*** Dataset ***

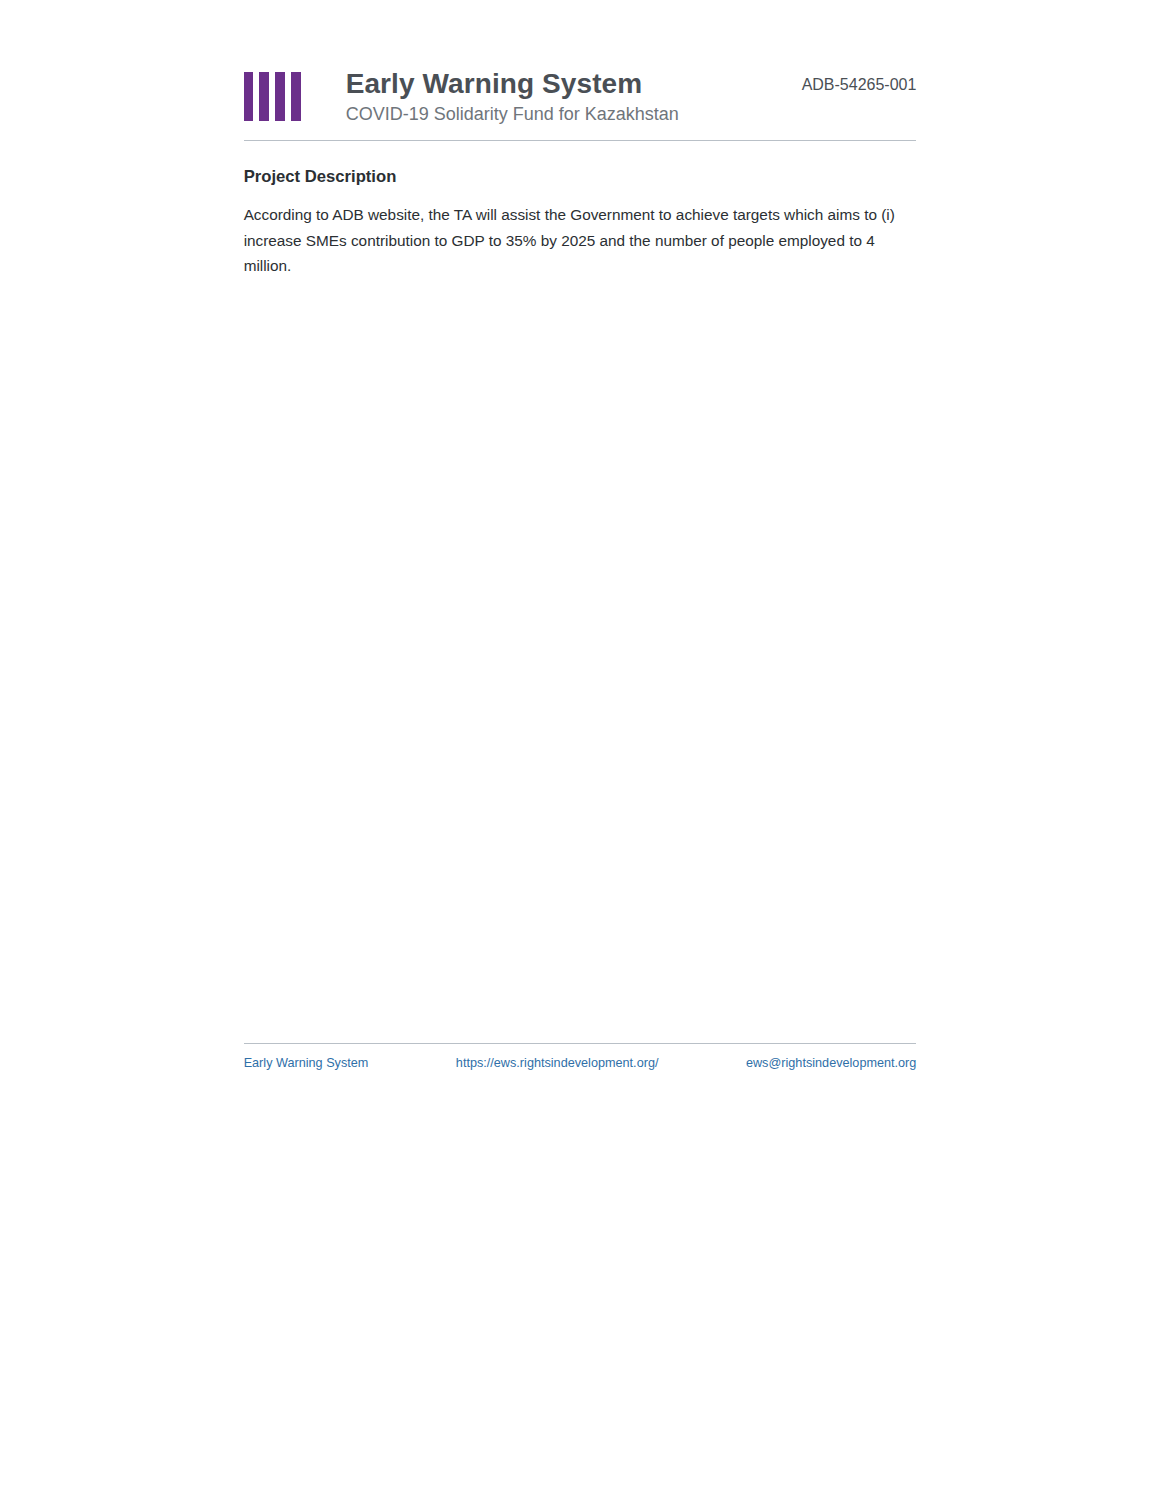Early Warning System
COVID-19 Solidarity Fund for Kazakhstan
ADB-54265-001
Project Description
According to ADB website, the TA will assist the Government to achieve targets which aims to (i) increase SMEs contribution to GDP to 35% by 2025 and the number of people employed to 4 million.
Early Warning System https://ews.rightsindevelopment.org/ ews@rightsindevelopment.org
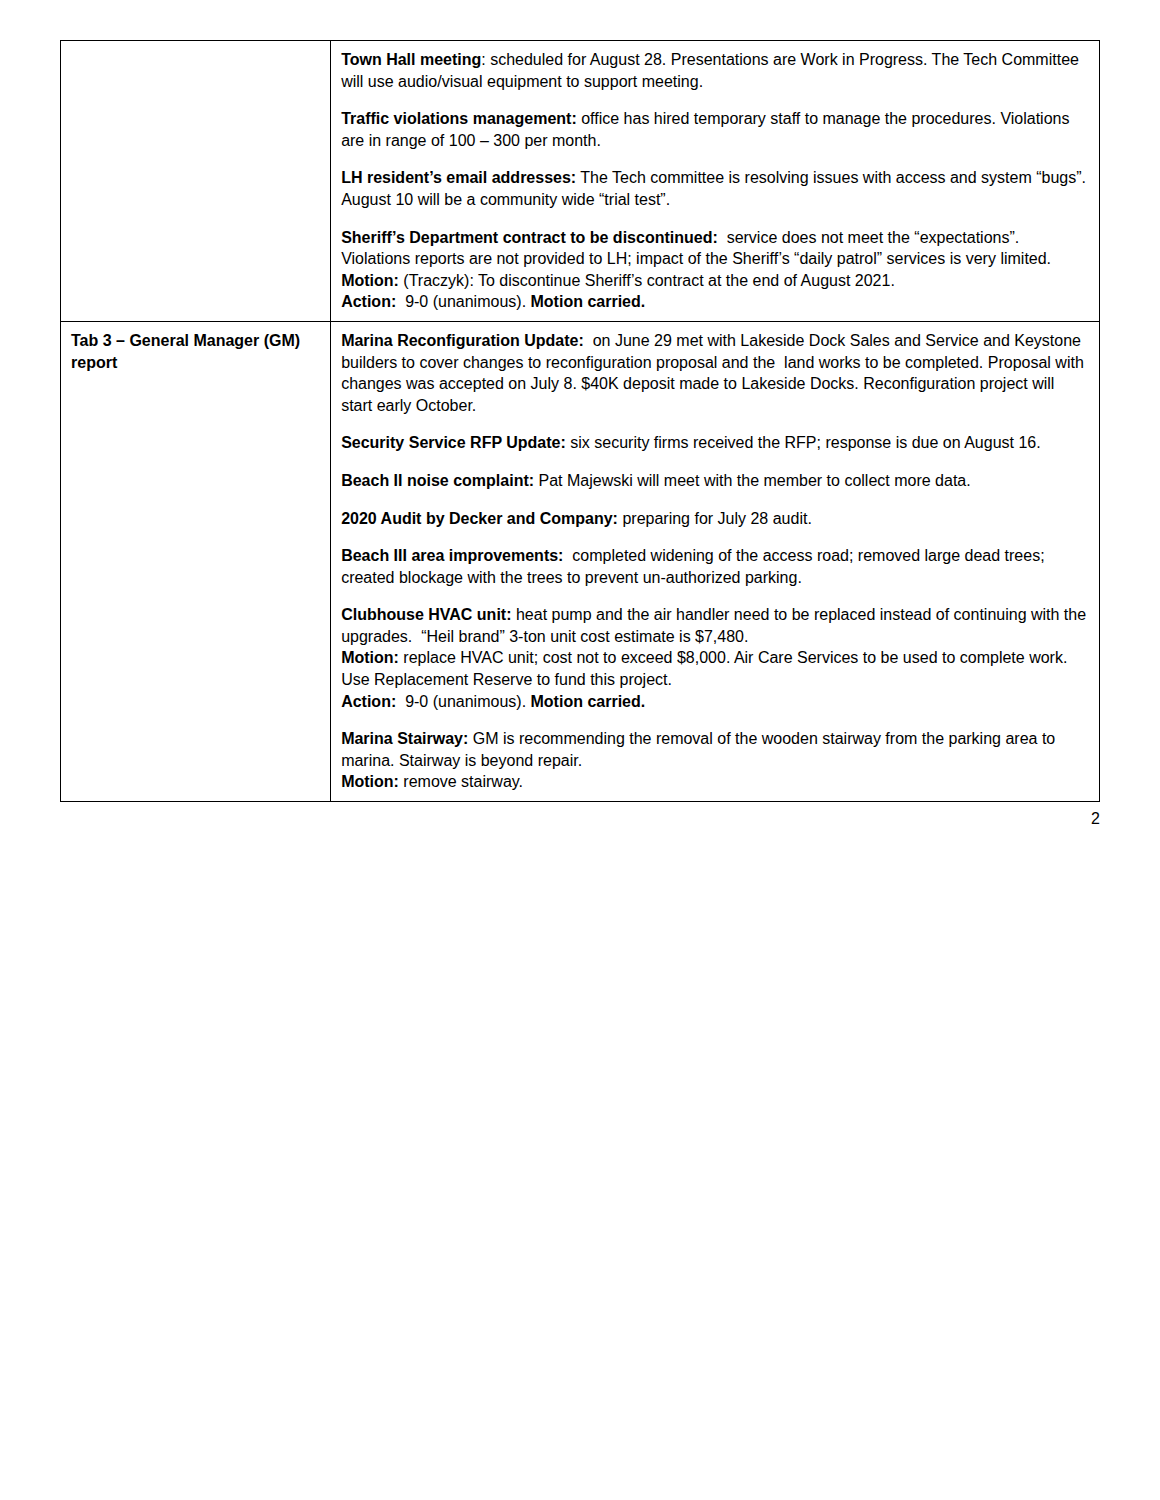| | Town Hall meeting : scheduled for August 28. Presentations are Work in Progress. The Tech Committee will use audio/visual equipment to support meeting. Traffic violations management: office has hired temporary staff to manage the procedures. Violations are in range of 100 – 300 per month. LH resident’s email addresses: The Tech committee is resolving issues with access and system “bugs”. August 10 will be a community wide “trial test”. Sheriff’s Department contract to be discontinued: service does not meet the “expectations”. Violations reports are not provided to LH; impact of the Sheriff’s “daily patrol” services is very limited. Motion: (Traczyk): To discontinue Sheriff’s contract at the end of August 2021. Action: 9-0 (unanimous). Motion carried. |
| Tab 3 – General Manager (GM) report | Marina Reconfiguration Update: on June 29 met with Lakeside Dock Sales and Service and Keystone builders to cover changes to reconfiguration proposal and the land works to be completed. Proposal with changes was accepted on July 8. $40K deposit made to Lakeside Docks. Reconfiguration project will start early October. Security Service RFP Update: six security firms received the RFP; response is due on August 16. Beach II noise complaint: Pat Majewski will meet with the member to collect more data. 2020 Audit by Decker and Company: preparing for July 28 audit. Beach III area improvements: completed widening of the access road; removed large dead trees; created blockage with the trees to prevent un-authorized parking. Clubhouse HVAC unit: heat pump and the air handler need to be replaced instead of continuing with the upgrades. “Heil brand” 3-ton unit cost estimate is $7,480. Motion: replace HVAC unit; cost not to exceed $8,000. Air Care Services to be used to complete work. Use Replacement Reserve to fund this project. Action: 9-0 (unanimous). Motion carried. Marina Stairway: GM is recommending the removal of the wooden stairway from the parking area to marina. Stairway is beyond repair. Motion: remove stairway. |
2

***
*** Dataset ***

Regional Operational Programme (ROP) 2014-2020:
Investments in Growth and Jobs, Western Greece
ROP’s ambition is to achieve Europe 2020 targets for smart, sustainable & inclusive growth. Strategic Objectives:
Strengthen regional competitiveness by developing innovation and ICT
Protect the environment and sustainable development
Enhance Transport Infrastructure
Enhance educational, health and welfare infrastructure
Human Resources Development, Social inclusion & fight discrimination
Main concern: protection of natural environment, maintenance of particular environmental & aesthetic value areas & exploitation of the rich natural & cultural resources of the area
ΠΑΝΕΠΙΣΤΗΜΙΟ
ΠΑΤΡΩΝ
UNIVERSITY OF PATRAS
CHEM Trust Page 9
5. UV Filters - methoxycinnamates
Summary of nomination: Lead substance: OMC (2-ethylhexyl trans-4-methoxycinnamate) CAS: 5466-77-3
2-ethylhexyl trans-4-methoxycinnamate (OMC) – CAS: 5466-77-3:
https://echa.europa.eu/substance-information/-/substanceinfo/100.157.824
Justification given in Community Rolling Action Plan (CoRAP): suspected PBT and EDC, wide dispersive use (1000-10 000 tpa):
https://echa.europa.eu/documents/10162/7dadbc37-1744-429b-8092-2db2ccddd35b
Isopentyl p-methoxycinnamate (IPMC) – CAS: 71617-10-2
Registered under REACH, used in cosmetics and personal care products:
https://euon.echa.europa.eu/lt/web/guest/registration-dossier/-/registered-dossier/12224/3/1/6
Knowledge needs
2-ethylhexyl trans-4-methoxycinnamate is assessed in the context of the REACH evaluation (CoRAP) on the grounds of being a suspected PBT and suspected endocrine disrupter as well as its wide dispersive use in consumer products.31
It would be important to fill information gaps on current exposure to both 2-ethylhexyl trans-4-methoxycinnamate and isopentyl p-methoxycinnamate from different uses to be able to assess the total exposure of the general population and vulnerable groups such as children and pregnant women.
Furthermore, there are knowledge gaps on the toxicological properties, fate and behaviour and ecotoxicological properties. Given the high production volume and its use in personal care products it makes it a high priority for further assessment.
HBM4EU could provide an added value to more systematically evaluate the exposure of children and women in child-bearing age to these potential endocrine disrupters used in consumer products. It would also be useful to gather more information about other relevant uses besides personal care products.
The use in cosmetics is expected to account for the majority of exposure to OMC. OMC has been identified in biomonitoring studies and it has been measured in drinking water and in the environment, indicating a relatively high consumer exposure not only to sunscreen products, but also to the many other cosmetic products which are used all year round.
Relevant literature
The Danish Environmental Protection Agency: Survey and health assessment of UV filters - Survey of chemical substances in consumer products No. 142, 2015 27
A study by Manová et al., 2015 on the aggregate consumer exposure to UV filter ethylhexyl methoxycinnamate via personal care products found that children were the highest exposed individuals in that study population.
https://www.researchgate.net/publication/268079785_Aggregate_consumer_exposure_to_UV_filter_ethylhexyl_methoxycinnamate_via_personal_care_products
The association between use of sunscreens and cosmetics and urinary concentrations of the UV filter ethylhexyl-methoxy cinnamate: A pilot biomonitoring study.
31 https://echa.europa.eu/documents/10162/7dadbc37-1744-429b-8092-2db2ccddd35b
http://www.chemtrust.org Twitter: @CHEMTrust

***

**Task prompt**
Give back, exactly as written, the stretch from the line with "Main concern: protection" through the line with "2-ethylhexyl trans-4-methoxycinnamate is", and no other lines from the records above.

**Task solution**
Main concern: protection of natural environment, maintenance of particular environmental & aesthetic value areas & exploitation of the rich natural & cultural resources of the area
ΠΑΝΕΠΙΣΤΗΜΙΟ
ΠΑΤΡΩΝ
UNIVERSITY OF PATRAS
CHEM Trust Page 9
5. UV Filters - methoxycinnamates
Summary of nomination: Lead substance: OMC (2-ethylhexyl trans-4-methoxycinnamate) CAS: 5466-77-3
2-ethylhexyl trans-4-methoxycinnamate (OMC) – CAS: 5466-77-3:
https://echa.europa.eu/substance-information/-/substanceinfo/100.157.824
Justification given in Community Rolling Action Plan (CoRAP): suspected PBT and EDC, wide dispersive use (1000-10 000 tpa):
https://echa.europa.eu/documents/10162/7dadbc37-1744-429b-8092-2db2ccddd35b
Isopentyl p-methoxycinnamate (IPMC) – CAS: 71617-10-2
Registered under REACH, used in cosmetics and personal care products:
https://euon.echa.europa.eu/lt/web/guest/registration-dossier/-/registered-dossier/12224/3/1/6
Knowledge needs
2-ethylhexyl trans-4-methoxycinnamate is assessed in the context of the REACH evaluation (CoRAP) on the grounds of being a suspected PBT and suspected endocrine disrupter as well as its wide dispersive use in consumer products.31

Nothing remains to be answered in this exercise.